• [DIRECTIONS FOR THIS TASK] Transcribe the text in every row below word for word and line for line. Leave the pictures out of your answer.

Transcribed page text
--

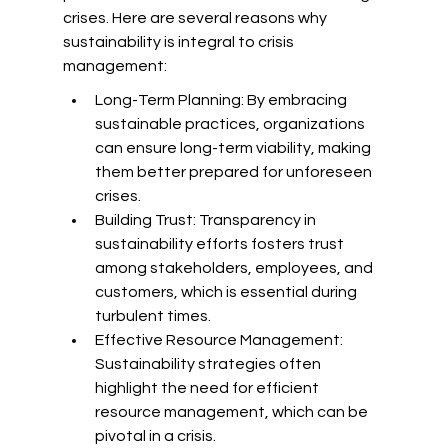
crises. Here are several reasons why 
sustainability is integral to crisis 
management:
Long-Term Planning: By embracing 
sustainable practices, organizations 
can ensure long-term viability, making 
them better prepared for unforeseen 
crises.
Building Trust: Transparency in 
sustainability efforts fosters trust 
among stakeholders, employees, and 
customers, which is essential during 
turbulent times.
Effective Resource Management: 
Sustainability strategies often 
highlight the need for efficient 
resource management, which can be 
pivotal in a crisis.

--

• [EXERCISE RESPONSE]
crises. Here are several reasons why 
sustainability is integral to crisis 
management:
Long-Term Planning: By embracing 
sustainable practices, organizations 
can ensure long-term viability, making 
them better prepared for unforeseen 
crises.
Building Trust: Transparency in 
sustainability efforts fosters trust 
among stakeholders, employees, and 
customers, which is essential during 
turbulent times.
Effective Resource Management: 
Sustainability strategies often 
highlight the need for efficient 
resource management, which can be 
pivotal in a crisis.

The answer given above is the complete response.